Феликс Гартман полагал, что его друг крайне удручен своей незавидной судьбой в России. И однажды утешил Якова странным образом: «Знаешь, – сказал он. – Ты – еврей, а это само по себе уже высшее образование».
– А ты расист, – ответил ему бывший фельдшер. И пошло, поехало, да так, что ругань стариков слышали от самой проходной в поселок, а проходная эта была в полукилометре от местожительства Гартмана и Блоха.
Феликс был моложе своего соседа ровно на год, а потому в войне участия не принимал, хотя и хлебнул лиха на Чукотке, в морской пограничной охране. А после службы в армии благополучно, но без блеска закончил текстильный институт, а потом и проработал на ткацких фабриках Харькова и Киева до самой пенсии.
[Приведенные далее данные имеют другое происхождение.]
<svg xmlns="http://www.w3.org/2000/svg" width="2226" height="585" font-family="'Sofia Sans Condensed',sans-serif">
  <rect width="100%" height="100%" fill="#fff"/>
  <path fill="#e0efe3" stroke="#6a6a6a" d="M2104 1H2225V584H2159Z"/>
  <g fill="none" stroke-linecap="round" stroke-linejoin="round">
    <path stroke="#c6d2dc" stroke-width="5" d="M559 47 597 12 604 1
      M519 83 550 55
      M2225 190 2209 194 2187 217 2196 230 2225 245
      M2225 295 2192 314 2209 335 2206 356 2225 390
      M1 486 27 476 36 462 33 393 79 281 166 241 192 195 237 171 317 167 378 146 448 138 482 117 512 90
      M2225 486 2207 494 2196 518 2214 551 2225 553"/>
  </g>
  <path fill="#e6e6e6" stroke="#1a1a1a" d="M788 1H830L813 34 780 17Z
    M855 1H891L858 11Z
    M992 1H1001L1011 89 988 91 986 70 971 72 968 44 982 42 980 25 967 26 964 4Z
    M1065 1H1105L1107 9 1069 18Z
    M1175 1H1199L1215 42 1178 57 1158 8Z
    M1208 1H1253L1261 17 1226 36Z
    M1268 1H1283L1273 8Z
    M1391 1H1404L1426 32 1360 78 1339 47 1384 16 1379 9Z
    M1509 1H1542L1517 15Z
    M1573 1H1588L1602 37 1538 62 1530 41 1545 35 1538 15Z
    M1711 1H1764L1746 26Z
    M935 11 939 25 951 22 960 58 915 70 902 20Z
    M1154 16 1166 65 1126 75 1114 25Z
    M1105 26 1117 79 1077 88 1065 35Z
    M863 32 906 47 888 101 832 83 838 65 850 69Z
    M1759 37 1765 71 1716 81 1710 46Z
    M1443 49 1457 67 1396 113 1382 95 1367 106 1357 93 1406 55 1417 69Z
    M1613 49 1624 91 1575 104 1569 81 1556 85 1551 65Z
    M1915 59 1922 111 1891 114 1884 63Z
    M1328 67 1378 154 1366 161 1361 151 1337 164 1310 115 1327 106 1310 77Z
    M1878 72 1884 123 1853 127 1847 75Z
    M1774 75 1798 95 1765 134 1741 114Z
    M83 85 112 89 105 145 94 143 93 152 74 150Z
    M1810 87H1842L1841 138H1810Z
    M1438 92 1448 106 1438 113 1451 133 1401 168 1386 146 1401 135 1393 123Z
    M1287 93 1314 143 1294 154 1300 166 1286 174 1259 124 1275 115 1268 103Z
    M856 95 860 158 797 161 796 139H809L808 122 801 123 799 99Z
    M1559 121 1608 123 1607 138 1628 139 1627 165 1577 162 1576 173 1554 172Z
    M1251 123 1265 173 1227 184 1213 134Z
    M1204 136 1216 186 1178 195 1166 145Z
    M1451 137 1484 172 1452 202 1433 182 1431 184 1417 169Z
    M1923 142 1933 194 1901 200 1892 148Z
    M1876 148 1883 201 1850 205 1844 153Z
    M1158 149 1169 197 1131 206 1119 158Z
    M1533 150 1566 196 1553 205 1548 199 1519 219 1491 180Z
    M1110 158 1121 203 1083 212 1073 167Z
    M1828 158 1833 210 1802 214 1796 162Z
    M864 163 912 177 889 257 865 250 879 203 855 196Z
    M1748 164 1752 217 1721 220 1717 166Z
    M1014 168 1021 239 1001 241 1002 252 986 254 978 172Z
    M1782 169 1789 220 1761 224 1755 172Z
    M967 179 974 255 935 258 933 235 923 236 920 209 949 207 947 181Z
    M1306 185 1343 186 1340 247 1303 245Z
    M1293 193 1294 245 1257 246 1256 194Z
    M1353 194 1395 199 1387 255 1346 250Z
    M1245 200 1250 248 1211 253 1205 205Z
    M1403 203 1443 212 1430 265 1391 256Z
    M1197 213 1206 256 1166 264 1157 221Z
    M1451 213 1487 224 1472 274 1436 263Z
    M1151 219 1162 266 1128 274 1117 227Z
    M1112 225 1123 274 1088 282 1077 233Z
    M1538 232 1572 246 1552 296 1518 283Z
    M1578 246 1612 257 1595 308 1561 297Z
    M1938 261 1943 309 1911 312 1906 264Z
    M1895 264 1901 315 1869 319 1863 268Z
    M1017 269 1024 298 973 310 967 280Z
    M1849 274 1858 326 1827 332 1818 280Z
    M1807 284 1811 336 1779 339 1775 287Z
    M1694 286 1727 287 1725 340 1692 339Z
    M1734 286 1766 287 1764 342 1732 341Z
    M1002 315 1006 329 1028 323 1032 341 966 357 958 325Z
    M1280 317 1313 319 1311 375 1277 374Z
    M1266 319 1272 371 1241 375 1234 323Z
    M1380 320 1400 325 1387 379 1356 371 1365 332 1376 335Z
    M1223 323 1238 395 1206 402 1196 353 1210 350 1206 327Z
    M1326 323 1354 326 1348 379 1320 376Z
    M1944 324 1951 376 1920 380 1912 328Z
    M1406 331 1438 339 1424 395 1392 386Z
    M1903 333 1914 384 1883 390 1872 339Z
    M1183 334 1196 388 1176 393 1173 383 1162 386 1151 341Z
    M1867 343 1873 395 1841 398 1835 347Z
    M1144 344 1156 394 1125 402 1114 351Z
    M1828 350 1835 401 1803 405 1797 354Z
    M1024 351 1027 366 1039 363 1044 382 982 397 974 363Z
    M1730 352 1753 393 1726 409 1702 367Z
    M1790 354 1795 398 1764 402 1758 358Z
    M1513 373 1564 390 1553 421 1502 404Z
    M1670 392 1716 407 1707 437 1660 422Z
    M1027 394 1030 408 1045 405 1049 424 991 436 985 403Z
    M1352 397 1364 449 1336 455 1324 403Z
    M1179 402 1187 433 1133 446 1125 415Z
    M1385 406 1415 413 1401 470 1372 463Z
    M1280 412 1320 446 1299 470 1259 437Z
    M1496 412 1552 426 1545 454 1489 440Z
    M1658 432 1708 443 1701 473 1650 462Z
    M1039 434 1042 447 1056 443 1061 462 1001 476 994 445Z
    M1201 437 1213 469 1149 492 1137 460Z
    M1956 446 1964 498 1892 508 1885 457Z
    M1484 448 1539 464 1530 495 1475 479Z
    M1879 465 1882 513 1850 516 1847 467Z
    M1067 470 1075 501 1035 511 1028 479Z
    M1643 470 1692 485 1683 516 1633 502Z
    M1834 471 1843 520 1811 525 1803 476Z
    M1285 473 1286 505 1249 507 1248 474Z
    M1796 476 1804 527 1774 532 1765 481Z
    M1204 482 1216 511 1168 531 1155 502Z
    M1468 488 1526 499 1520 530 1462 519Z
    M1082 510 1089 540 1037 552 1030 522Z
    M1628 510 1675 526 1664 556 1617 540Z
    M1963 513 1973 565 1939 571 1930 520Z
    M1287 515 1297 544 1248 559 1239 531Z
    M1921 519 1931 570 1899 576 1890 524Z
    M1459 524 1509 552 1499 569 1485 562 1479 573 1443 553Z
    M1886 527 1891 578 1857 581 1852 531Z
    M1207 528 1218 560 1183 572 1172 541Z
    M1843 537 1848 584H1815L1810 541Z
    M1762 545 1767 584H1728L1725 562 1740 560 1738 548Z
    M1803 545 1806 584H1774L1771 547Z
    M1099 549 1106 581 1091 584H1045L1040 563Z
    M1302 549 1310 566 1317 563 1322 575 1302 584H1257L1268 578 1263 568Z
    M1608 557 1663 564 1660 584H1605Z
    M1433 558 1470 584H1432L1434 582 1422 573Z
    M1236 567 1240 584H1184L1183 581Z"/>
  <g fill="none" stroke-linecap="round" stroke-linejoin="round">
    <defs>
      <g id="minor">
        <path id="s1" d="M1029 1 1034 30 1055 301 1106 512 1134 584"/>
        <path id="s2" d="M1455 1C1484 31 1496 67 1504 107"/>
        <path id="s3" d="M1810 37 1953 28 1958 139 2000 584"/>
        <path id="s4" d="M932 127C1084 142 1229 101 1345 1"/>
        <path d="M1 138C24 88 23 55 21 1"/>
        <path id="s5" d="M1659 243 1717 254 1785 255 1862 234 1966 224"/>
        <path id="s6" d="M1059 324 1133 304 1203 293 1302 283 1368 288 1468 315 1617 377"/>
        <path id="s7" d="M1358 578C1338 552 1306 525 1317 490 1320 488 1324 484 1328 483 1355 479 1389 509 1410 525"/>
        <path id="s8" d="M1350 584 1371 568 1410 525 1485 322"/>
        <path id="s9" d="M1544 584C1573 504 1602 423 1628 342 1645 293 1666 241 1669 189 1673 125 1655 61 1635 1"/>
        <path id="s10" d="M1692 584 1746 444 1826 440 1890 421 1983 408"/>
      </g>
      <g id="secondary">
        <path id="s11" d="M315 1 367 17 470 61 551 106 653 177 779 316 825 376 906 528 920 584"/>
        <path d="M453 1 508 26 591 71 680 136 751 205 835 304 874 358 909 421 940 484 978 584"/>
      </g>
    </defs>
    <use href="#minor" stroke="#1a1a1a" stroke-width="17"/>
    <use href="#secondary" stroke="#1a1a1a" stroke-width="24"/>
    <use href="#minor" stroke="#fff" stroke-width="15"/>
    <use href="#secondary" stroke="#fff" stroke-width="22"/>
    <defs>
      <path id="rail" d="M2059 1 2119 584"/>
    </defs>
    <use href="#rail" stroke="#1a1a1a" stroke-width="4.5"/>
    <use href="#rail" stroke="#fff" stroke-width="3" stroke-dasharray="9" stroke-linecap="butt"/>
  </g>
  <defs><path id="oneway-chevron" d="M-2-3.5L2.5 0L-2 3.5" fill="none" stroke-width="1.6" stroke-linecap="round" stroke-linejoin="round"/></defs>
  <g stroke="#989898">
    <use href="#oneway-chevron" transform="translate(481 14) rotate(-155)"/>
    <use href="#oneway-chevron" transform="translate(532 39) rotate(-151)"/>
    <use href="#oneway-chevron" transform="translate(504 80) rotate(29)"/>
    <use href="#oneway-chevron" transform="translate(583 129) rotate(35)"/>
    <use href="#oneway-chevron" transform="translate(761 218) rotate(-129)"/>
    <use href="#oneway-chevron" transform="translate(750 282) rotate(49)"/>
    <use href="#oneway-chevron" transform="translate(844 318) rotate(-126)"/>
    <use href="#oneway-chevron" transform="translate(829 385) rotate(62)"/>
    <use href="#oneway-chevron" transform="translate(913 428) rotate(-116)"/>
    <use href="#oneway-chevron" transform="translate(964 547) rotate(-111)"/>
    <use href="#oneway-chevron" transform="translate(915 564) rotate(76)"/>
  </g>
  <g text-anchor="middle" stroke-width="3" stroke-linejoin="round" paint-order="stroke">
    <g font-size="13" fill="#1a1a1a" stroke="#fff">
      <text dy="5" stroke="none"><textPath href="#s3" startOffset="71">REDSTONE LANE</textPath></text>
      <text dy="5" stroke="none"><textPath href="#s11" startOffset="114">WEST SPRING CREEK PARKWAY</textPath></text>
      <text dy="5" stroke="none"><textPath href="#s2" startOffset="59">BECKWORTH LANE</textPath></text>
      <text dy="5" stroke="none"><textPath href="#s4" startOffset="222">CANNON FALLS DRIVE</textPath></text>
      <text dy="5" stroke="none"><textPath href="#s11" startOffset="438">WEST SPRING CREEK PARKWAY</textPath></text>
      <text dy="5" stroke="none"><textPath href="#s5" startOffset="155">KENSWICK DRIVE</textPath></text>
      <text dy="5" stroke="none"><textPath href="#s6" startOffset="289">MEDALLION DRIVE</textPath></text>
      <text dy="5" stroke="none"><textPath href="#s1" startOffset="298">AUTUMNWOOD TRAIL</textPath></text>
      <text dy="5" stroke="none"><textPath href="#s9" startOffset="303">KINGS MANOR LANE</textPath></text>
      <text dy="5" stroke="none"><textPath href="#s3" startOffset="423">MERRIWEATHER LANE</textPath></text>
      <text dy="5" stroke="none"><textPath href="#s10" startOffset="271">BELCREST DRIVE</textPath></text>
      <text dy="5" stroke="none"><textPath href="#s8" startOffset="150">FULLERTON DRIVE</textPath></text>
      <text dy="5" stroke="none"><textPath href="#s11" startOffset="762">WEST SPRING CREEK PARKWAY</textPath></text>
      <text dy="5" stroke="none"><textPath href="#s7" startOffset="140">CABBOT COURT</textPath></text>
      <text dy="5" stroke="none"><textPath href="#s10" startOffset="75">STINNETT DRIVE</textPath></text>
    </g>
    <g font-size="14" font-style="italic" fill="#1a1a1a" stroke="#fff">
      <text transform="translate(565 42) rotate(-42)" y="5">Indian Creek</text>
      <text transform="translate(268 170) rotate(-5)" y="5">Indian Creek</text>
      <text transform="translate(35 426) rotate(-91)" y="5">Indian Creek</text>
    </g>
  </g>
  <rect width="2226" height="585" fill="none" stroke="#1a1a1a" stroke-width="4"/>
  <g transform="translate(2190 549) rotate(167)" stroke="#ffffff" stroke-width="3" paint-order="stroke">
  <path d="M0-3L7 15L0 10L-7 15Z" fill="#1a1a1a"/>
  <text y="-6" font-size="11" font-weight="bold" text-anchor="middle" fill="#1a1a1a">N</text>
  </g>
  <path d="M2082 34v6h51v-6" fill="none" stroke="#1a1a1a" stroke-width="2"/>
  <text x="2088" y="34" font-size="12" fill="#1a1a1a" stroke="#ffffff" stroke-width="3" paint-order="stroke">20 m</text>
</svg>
Высоких должностей никогда не занимал, но и ниже начальника смены не опускался.
Соседу Яков первым делом и рассказал о своем решении привезти из России саженцы берез. Феликс сразу поднял его на смех. Он сказал много обидных слов. Он почему-то стал говорить эти слова о березе, как дереве пустом, легкомысленном, ни на что непригодном, кроме спичек и катушек для ниток. Он еще философствовать начал и придумал сходу теорию, согласно которой Россия никак не может выбраться из бедности, потому что века была лапотной, а лапотной оказалась по вине берез, чья кора-лыко годилась на эти самые лапти. Феликса и дальше понесло, совершенно нелепым образом. Он стал орать, что и ленью своей Россия обязана березе. Плели, мол, крестьяне туески – лукошки, шли за грибами, за ягодами и не хотели заниматься прогрессом своей жизни.
– Дурак ты! – выслушав соседа, сказал Яков Блох. – Да за один веник в парной березе памятник поставить нужно! А сок ты березовый по весне пил?
– Я кофе пью по весне, с молоком! – орал Феликс Гартман. – И чай с кексом. А ты, Яшка, русский националист и квасной патриот! Таких, как ты, гнать нужно из Еврейского государства поганой метлой, чтобы не жирели здесь на чужих харчах!
– Ты не дурак, – сказал ему на это Яков Блох. – Ты полный идиот.
– А ты… ты… веник березовый! – уже отступив, не без труда повернув шею на крыльце своего дома, бросил ему сосед.
Яков правильно решил, что саженцы березы следует сажать в землю Израиля под зиму. За год ему удалось накопить часть долларов на билет до Петербурга, остальные подбросил сын, и вот в начале ноября 1999 года Блох оказался в северной столице России.
Жена Анна, понятное дело, не могла одобрить эту поездку, но и здесь Яков не стал посвящать ее в цель путешествия, а сослался на необходимость посещения могил родных людей. Тут спорить было затруднительно. Анне тоже хотелось слетать в родной город, но денег на второй билет не было. Вот она и махнула рукой на своего непоседливого мужа.
В Питере Яков устроился на квартире своего давнего приятеля и первым делом отправился в магазин музыкальных инструментов и купил самый дешевый контрабас в футляре. Последние деньги отдал за эту блажь Яков и понял, что на обретение саженцев березы у него остается два дня, не больше.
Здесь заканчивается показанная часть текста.